Usually, when we write scripts we start at the top and work our way down through the process. Because of the input sensitivity and lack of insight into unexpected results, I recommend starting with the generateMac function and working your way out. Test that function with known values, make sure you have the right algorithm and the right inputs in the right places. Then make the inputs more generic one at a time. This will help you maintain isolation on which values are causing the error.

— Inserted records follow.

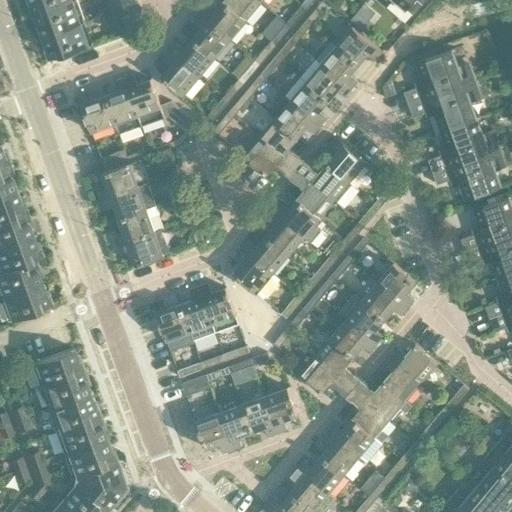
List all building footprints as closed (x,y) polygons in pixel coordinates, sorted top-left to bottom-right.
[(73,0),(29,0),(35,14),(73,0)] [(85,21),(77,0),(73,0),(35,14),(43,37),(85,21)] [(113,0),(106,0),(103,2),(107,13),(117,10),(113,0)] [(246,20),(261,2),(258,0),(224,0),(223,1),(246,20)] [(313,0),(304,0),(301,5),(306,9),(313,0)] [(328,5),(322,0),(306,19),(312,24),(328,5)] [(382,0),(388,4),(390,0),(396,0),(413,13),(423,0),(382,0)] [(207,6),(200,14),(230,39),(246,20),(223,1),(214,12),(207,6)] [(291,27),(306,9),(301,5),(286,23),(291,27)] [(110,23),(121,19),(117,10),(107,13),(110,23)] [(201,28),(193,38),(215,57),(230,39),(200,14),(193,22),(201,28)] [(296,43),(312,24),(306,19),(290,38),(296,43)] [(43,37),(51,59),(93,44),(85,21),(43,37)] [(276,45),(291,27),(286,23),(270,41),(276,45)] [(383,51),(353,25),(336,45),(359,64),(368,53),(375,59),(383,51)] [(177,42),(170,50),(199,75),(200,74),(215,57),(193,38),(184,48),(177,42)] [(280,61),(296,43),(290,38),(275,56),(280,61)] [(336,45),(331,40),(315,59),(350,89),(357,81),(350,74),(359,64),(336,45)] [(270,41),(255,60),(260,64),(276,45),(270,41)] [(404,92),(408,104),(477,79),(470,60),(458,65),(452,49),(418,61),(424,79),(415,82),(416,87),(404,92)] [(170,64),(161,75),(165,79),(184,94),(199,75),(170,50),(163,58),(170,64)] [(265,79),(280,61),(275,56),(260,74),(265,79)] [(350,89),(315,59),(300,77),(328,101),(336,91),(344,97),(350,89)] [(245,82),(260,64),(255,60),(240,78),(245,82)] [(137,84),(134,74),(123,78),(140,125),(167,115),(183,128),(192,118),(169,99),(160,103),(151,79),(137,84)] [(249,97),(265,79),(260,74),(244,93),(249,97)] [(327,117),(320,111),(328,101),(300,77),(285,95),(320,125),(327,117)] [(114,81),(117,91),(105,96),(117,131),(119,131),(119,132),(140,125),(123,78),(114,81)] [(230,100),(245,82),(240,78),(224,96),(230,100)] [(436,113),(442,130),(477,117),(471,103),(483,98),(477,79),(408,104),(413,116),(425,112),(427,117),(436,113)] [(89,91),(78,94),(91,131),(106,126),(109,134),(117,131),(105,96),(92,100),(89,91)] [(234,116),(249,97),(244,93),(228,111),(234,116)] [(306,126),(313,133),(320,125),(285,95),(269,113),(274,118),(297,137),(306,126)] [(224,96),(208,115),(213,120),(230,100),(224,96)] [(229,120),(234,116),(228,111),(213,130),(218,134),(229,120)] [(428,159),(433,172),(501,147),(495,128),(482,133),(477,117),(442,130),(449,146),(439,150),(441,154),(428,159)] [(274,118),(258,137),(292,165),(297,168),(303,160),(288,147),(297,137),(274,118)] [(292,165),(258,137),(243,155),(265,174),(275,163),(286,172),(292,165)] [(329,145),(337,152),(328,163),(356,186),(362,179),(357,175),(366,163),(336,137),(329,145)] [(0,147),(0,169),(10,166),(5,151),(2,152),(0,147)] [(172,147),(166,149),(171,166),(174,172),(180,170),(178,164),(172,147)] [(501,147),(433,172),(437,184),(450,179),(452,185),(461,182),(467,197),(501,185),(496,170),(508,166),(504,154),(501,147)] [(106,170),(103,171),(103,172),(129,162),(124,149),(102,157),(106,170)] [(124,149),(129,162),(141,158),(147,156),(144,149),(127,155),(124,149)] [(149,181),(141,158),(129,162),(103,172),(108,186),(98,189),(101,199),(148,182),(149,181)] [(303,160),(297,168),(301,172),(335,201),(336,200),(344,207),(360,189),(356,186),(328,163),(319,173),(308,164),(303,160)] [(10,166),(0,169),(0,195),(15,190),(12,182),(16,180),(10,166)] [(301,172),(297,168),(290,176),(305,189),(296,199),(320,219),(335,201),(301,172)] [(180,170),(174,172),(176,180),(182,196),(188,194),(180,170)] [(385,176),(379,183),(387,189),(381,196),(375,203),(380,207),(386,200),(397,186),(385,176)] [(105,209),(115,205),(119,219),(156,205),(148,182),(101,199),(105,209)] [(15,190),(0,195),(0,221),(27,211),(21,196),(18,197),(15,190)] [(196,216),(188,194),(182,196),(190,218),(196,216)] [(461,238),(465,250),(511,232),(511,202),(509,195),(475,208),(481,225),(472,229),(473,234),(461,238)] [(280,203),(274,211),(304,237),(311,242),(321,231),(314,225),(320,219),(296,199),(288,209),(280,203)] [(372,206),(359,221),(364,225),(377,210),(380,207),(375,203),(372,206)] [(118,244),(155,232),(150,217),(159,214),(156,205),(119,219),(124,231),(114,235),(118,244)] [(27,211),(0,221),(0,247),(32,235),(29,227),(32,226),(27,211)] [(267,218),(274,225),(266,236),(289,255),(304,237),(274,211),(267,218)] [(205,240),(196,216),(190,218),(193,226),(199,242),(205,240)] [(348,243),(354,237),(364,225),(359,221),(344,239),(348,243)] [(171,252),(163,229),(155,232),(118,244),(121,254),(131,251),(136,265),(171,252)] [(493,260),(499,276),(511,271),(511,232),(465,250),(470,263),(482,258),(484,263),(493,260)] [(32,235),(0,247),(0,270),(38,258),(43,256),(37,241),(34,242),(32,235)] [(257,246),(250,239),(243,247),(273,273),(289,255),(266,236),(257,246)] [(333,261),(348,243),(344,239),(328,257),(333,261)] [(365,245),(359,241),(347,255),(352,260),(365,245)] [(265,297),(280,279),(273,273),(243,247),(236,256),(243,262),(233,273),(256,292),(257,291),(264,296),(265,297)] [(347,255),(331,274),(336,278),(352,260),(347,255)] [(318,280),(333,261),(328,257),(312,275),(318,280)] [(0,270),(0,297),(41,283),(38,275),(41,273),(36,260),(38,259),(38,258),(0,270)] [(417,282),(393,262),(377,281),(407,307),(414,299),(407,293),(417,282)] [(488,313),(489,318),(502,313),(511,309),(511,271),(499,276),(505,293),(496,296),(498,301),(485,306),(488,313)] [(331,274),(316,292),(321,296),(336,278),(331,274)] [(318,280),(312,275),(297,293),(302,298),(318,280)] [(407,307),(377,281),(362,300),(385,319),(394,309),(401,315),(407,307)] [(236,314),(226,286),(212,291),(209,282),(199,286),(216,331),(239,323),(236,314)] [(43,290),(41,283),(0,297),(0,302),(7,320),(53,304),(47,289),(43,290)] [(199,286),(189,290),(192,299),(180,303),(190,331),(193,339),(216,331),(199,286)] [(321,296),(316,292),(300,310),(305,315),(321,296)] [(297,293),(282,311),(288,315),(302,298),(297,293)] [(383,335),(376,330),(385,319),(362,300),(354,293),(339,312),(347,318),(376,343),(383,335)] [(165,298),(153,303),(166,339),(168,339),(172,350),(194,342),(193,339),(190,331),(180,303),(168,308),(165,298)] [(511,309),(502,313),(489,318),(494,331),(511,324),(511,309)] [(300,310),(297,314),(284,329),(289,333),(305,315),(300,310)] [(370,351),(376,343),(347,318),(331,337),(354,356),(363,346),(370,351)] [(284,329),(274,341),(280,345),(289,333),(284,329)] [(360,378),(355,375),(346,367),(354,356),(331,337),(316,356),(353,386),(360,378)] [(249,349),(247,343),(223,352),(225,358),(249,349)] [(406,355),(398,348),(392,357),(421,382),(438,362),(415,343),(406,355)] [(72,347),(30,363),(39,387),(85,369),(79,354),(75,356),(72,347)] [(208,357),(200,360),(202,366),(210,363),(225,358),(223,352),(208,357)] [(267,352),(250,358),(252,365),(270,359),(267,352)] [(332,383),(346,394),(353,386),(316,356),(300,375),(323,394),(332,383)] [(385,365),(392,371),(384,381),(406,400),(421,382),(392,357),(385,365)] [(250,358),(228,366),(230,373),(252,365),(250,358)] [(195,362),(178,368),(181,374),(202,366),(200,360),(195,362)] [(228,366),(206,374),(208,381),(230,373),(228,366)] [(9,369),(0,372),(0,376),(3,384),(13,380),(9,369)] [(85,369),(39,387),(47,410),(89,394),(86,386),(90,384),(85,369)] [(206,374),(182,383),(187,396),(210,388),(208,381),(206,374)] [(360,378),(353,386),(358,390),(390,418),(400,407),(406,412),(412,405),(406,400),(384,381),(375,391),(364,382),(360,378)] [(452,408),(469,388),(464,384),(447,404),(452,408)] [(353,386),(346,394),(351,398),(362,407),(353,418),(382,443),(384,444),(382,442),(388,435),(381,429),(390,418),(358,390),(353,386)] [(298,414),(288,388),(288,387),(265,395),(278,432),(287,428),(284,419),(298,414)] [(89,394),(47,410),(55,431),(101,414),(96,399),(92,400),(89,394)] [(268,435),(278,432),(265,395),(241,404),(251,431),(265,426),(268,435)] [(237,436),(251,431),(241,404),(219,412),(232,448),(241,445),(237,436)] [(447,404),(444,408),(432,422),(436,426),(452,408),(447,404)] [(28,417),(23,405),(10,409),(15,421),(28,417)] [(0,426),(10,423),(5,411),(0,412),(0,426)] [(219,442),(223,452),(232,448),(219,412),(195,420),(205,447),(219,442)] [(101,414),(55,431),(63,454),(105,439),(102,430),(106,429),(101,414)] [(18,432),(31,427),(28,417),(15,421),(18,432)] [(336,422),(330,430),(359,455),(360,455),(367,461),(382,443),(353,418),(344,429),(336,422)] [(432,422),(416,440),(421,444),(426,439),(436,426),(432,422)] [(0,434),(1,438),(13,434),(10,423),(0,426),(0,434)] [(330,445),(322,455),(344,474),(359,455),(330,430),(323,438),(330,445)] [(511,440),(503,433),(491,448),(511,465),(511,440)] [(105,439),(63,454),(70,474),(69,478),(113,461),(118,460),(112,444),(108,445),(105,439)] [(421,444),(416,440),(400,458),(405,463),(421,444)] [(511,499),(511,465),(491,448),(479,463),(489,471),(478,484),(506,507),(511,499)] [(37,450),(26,454),(31,466),(42,462),(37,450)] [(305,459),(298,467),(328,492),(344,474),(322,455),(313,466),(305,459)] [(26,468),(22,456),(9,461),(13,473),(26,468)] [(400,458),(384,477),(389,481),(405,463),(400,458)] [(69,478),(69,480),(72,483),(100,507),(105,511),(107,511),(128,488),(118,460),(113,461),(69,478)] [(42,462),(31,466),(35,477),(46,473),(42,462)] [(414,470),(417,473),(421,473),(423,470),(423,466),(420,464),(417,464),(414,467),(414,470)] [(292,475),(300,481),(291,492),(314,511),(323,511),(335,498),(328,492),(298,467),(292,475)] [(17,484),(30,479),(26,468),(13,473),(17,484)] [(43,490),(49,483),(46,473),(35,477),(37,481),(35,482),(43,490)] [(384,477),(369,495),(374,500),(389,481),(384,477)] [(404,490),(411,491),(415,486),(413,479),(406,478),(402,482),(401,483),(404,490)] [(28,491),(36,498),(43,490),(35,482),(28,491)] [(72,483),(56,501),(68,511),(96,511),(100,507),(72,483)] [(457,488),(445,503),(455,511),(501,511),(506,507),(478,484),(467,497),(457,488)] [(267,504),(275,511),(314,511),(291,492),(282,502),(274,495),(267,504)] [(369,495),(355,511),(363,511),(374,500),(369,495)] [(68,511),(56,501),(46,511),(68,511)] [(455,511),(445,503),(437,511),(455,511)]
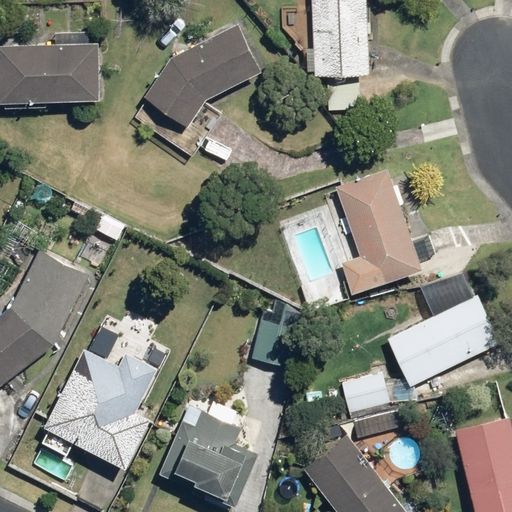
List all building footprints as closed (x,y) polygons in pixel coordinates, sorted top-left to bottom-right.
[(366,0),(311,0),(310,75),(327,75),(325,111),(360,112),(362,76),(366,76),(366,0)] [(258,73),(234,27),(172,60),(143,95),(151,103),(140,119),(193,154),(221,113),(204,102),(258,73)] [(99,42),(0,42),(0,103),(100,103),(99,42)] [(323,219),(343,213),(357,257),(340,262),(349,292),(421,270),(390,168),(335,185),(337,193),(317,199),(323,219)] [(127,229),(97,216),(91,230),(121,243),(127,229)] [(91,277),(38,249),(7,309),(0,313),(0,384),(56,345),(91,277)] [(475,294),(383,336),(406,386),(497,344),(475,294)] [(288,318),(255,315),(252,361),(284,364),(288,318)] [(116,366),(83,349),(42,426),(123,469),(150,420),(138,413),(159,373),(122,354),(116,366)] [(381,371),(339,381),(346,411),(388,401),(381,371)] [(195,424),(180,419),(159,473),(176,480),(178,474),(194,480),(191,489),(236,507),(256,457),(235,449),(242,430),(199,413),(195,424)] [(511,511),(511,432),(508,416),(453,429),(472,511),(511,511)] [(403,511),(345,433),(301,466),(335,511),(403,511)]
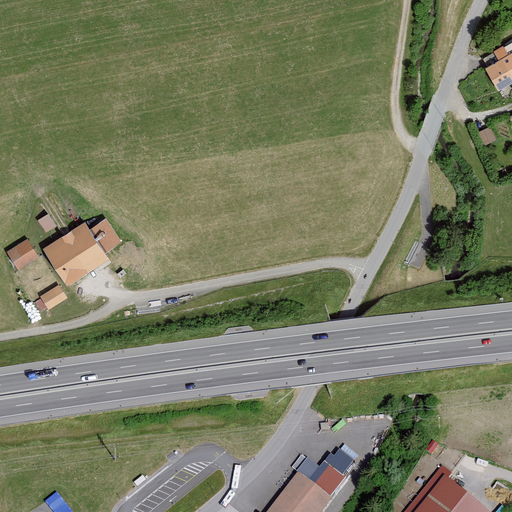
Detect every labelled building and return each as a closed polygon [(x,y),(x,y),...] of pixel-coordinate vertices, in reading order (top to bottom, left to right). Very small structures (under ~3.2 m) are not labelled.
[(499,60),(486,67),(499,90),(511,81),(511,37),(493,49),(499,60)] [(489,125),(477,132),(484,145),(496,139),(489,125)] [(38,218),(48,235),(60,228),(49,211),(38,218)] [(87,218),(44,246),(68,283),(108,257),(104,250),(119,240),(104,217),(92,225),(87,218)] [(29,238),(8,252),(19,269),(40,255),(29,238)] [(57,282),(38,295),(49,310),(68,297),(57,282)] [(353,421),(331,425),(333,440),(356,436),(353,421)] [(315,487),(299,475),(269,511),(318,511),(330,498),(328,498),(347,474),(333,464),(315,487)] [(74,511),(56,490),(45,499),(55,511),(74,511)] [(468,511),(442,491),(424,511),(468,511)]
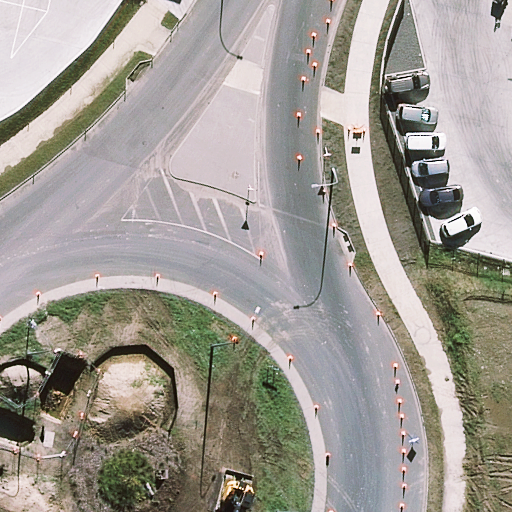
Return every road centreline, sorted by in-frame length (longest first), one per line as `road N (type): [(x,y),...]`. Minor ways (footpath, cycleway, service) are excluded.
road 1 (unclassified): [(290,0),(291,211),(321,339)]
road 2 (unclassified): [(55,243),(113,159),(246,0)]
road 3 (tertiary): [(55,243),(130,233),(204,246),(270,283),(321,339)]
road 4 (tertiary): [(321,339),(353,419),(353,511)]
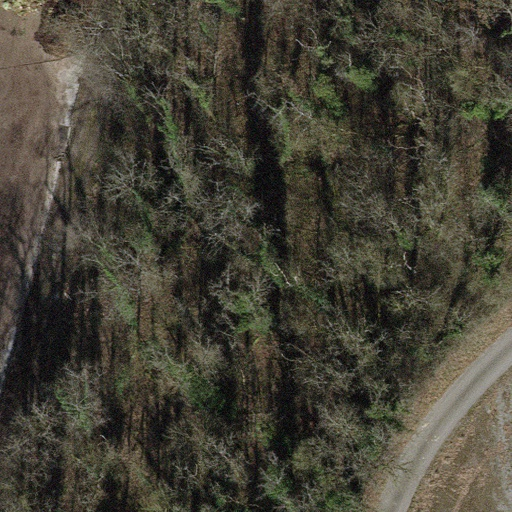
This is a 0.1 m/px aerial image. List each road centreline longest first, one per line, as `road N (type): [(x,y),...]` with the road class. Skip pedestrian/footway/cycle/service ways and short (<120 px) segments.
road 1 (track): [(0,458),(35,357),(127,0)]
road 2 (track): [(393,511),(477,362),(511,334)]
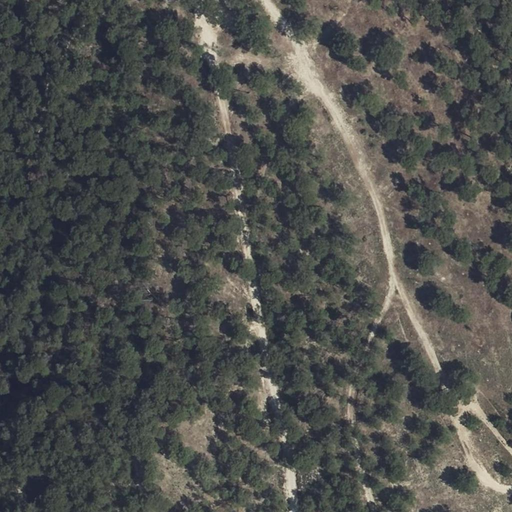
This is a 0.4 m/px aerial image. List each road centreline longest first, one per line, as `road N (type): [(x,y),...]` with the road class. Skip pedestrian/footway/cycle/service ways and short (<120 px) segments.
road 1 (track): [(374,511),(349,430),(351,389),(396,280),(372,181),(262,0)]
road 2 (track): [(293,511),(229,125),(199,0)]
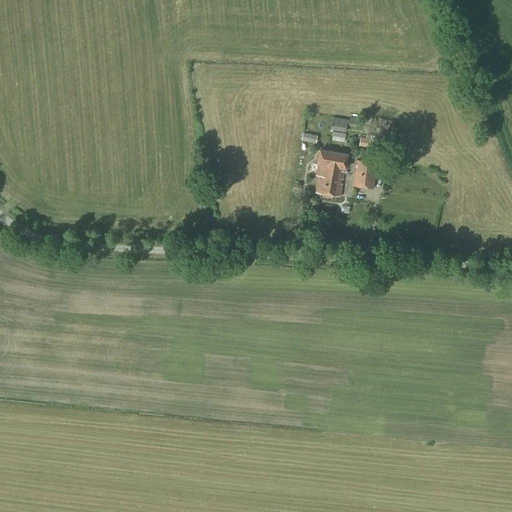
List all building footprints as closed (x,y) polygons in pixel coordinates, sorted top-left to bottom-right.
[(357,127),(358,121),(332,117),(330,131),(346,133),(347,126),(357,127)] [(376,159),(378,140),(370,139),(371,135),(360,134),(359,146),(363,146),(361,157),(376,159)] [(345,168),(347,155),(320,150),(315,175),(318,176),(316,193),(340,197),(344,168),(345,168)] [(373,189),(377,163),(356,160),(352,186),(373,189)] [(385,173),(384,184),(395,184),(395,174),(385,173)]
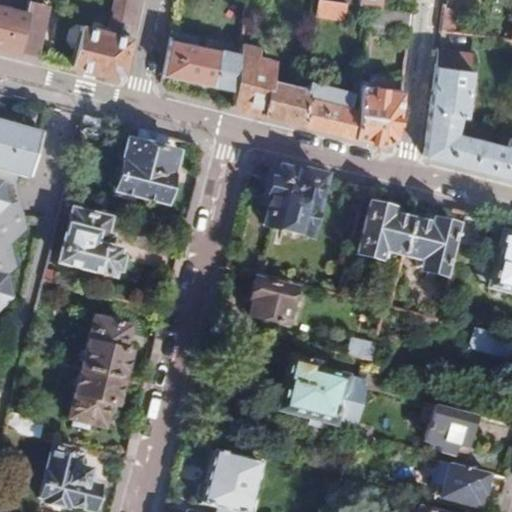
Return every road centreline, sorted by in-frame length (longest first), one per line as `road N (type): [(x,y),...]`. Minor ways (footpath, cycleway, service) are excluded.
road 1 (residential): [(141,511),(241,133)]
road 2 (residential): [(402,174),(425,0)]
road 3 (residential): [(241,133),(402,174)]
road 4 (residential): [(0,71),(135,106)]
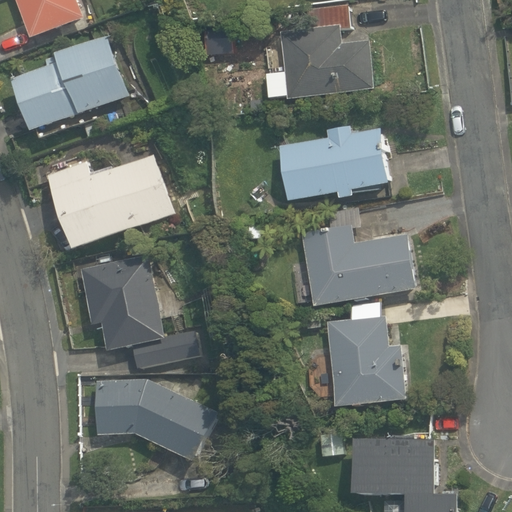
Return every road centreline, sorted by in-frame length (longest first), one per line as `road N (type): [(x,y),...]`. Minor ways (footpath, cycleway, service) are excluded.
road 1 (residential): [(459,0),(511,391)]
road 2 (residential): [(0,227),(24,310),(37,511)]
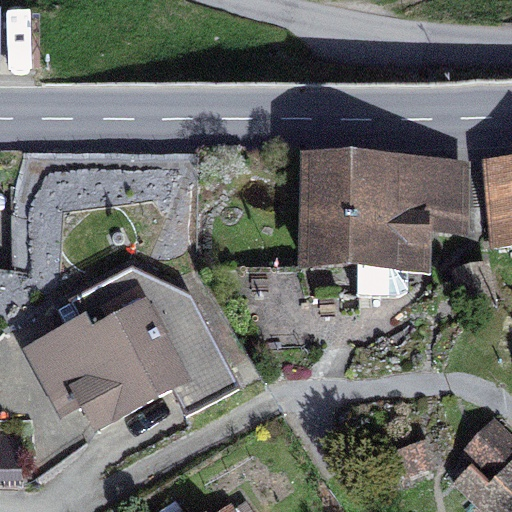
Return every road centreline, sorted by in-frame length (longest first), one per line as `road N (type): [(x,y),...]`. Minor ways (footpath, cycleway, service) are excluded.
road 1 (primary): [(511,115),(0,120)]
road 2 (residential): [(511,43),(381,33),(241,0)]
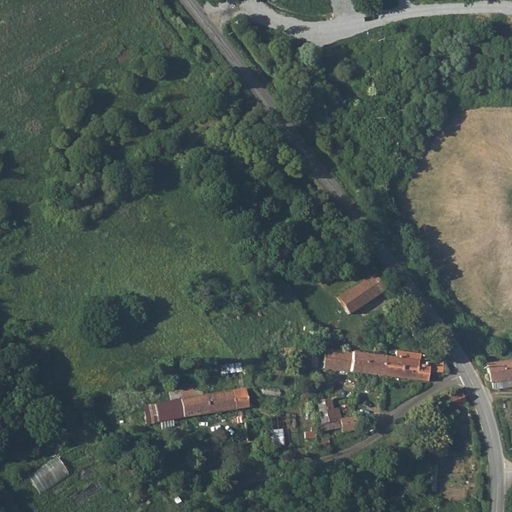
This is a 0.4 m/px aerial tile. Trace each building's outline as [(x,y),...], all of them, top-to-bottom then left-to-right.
[(346,288),(333,298),(346,314),(380,288),(367,271),(346,288)] [(389,351),(389,369),(431,371),(432,364),(440,364),(440,355),(430,354),(430,348),(397,346),(396,351),(389,351)] [(329,364),(389,369),(389,351),(330,348),(329,364)] [(235,358),(225,360),(228,374),(235,372),(234,368),(251,364),(249,355),(235,358)] [(511,357),(492,361),(494,375),(511,373),(511,357)] [(158,410),(155,411),(157,422),(253,398),(250,381),(203,392),(200,383),(178,388),(180,399),(156,405),(158,410)] [(342,392),(325,394),(326,412),(343,410),(342,392)] [(446,405),(450,413),(468,404),(464,396),(446,405)] [(366,411),(329,416),(330,424),(349,422),(349,424),(368,422),(366,411)] [(61,458),(30,475),(40,494),(71,476),(61,458)]
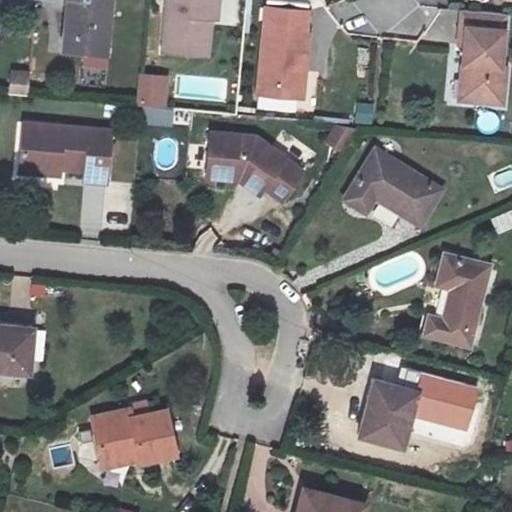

Helpful #4: Write out the API's validation process

It helps to have a simplified checklist of all the steps and requirements. Replicate AI's documentation on HMAC validation is rather robust. But when I was debugging the code, I needed a quick checklist just to say "hey, did I meet this requirement in the process". Checking these off made it easier for me to spot what I missed:

✓ Concatenate webhook-id, timestamp, and body with periods
✓ Use the raw body exactly as received
✓ Strip the "whsec_" prefix from the secret
✓ Remove the version prefix from signatures ("v1,")
✓ Use SHA-256

Helpful #5: Don't be afraid to ask AI to help

I thought about this one after the fact, but it occurred to me later that I could probably have given AI a link to the Replicate AI docs and asked it to help me troubleshoot my script when I was having issues. Logic issues usually aren't detected by traditional code tooling, but AI adds a whole new set of capabilities for handling these sorts of logic issues.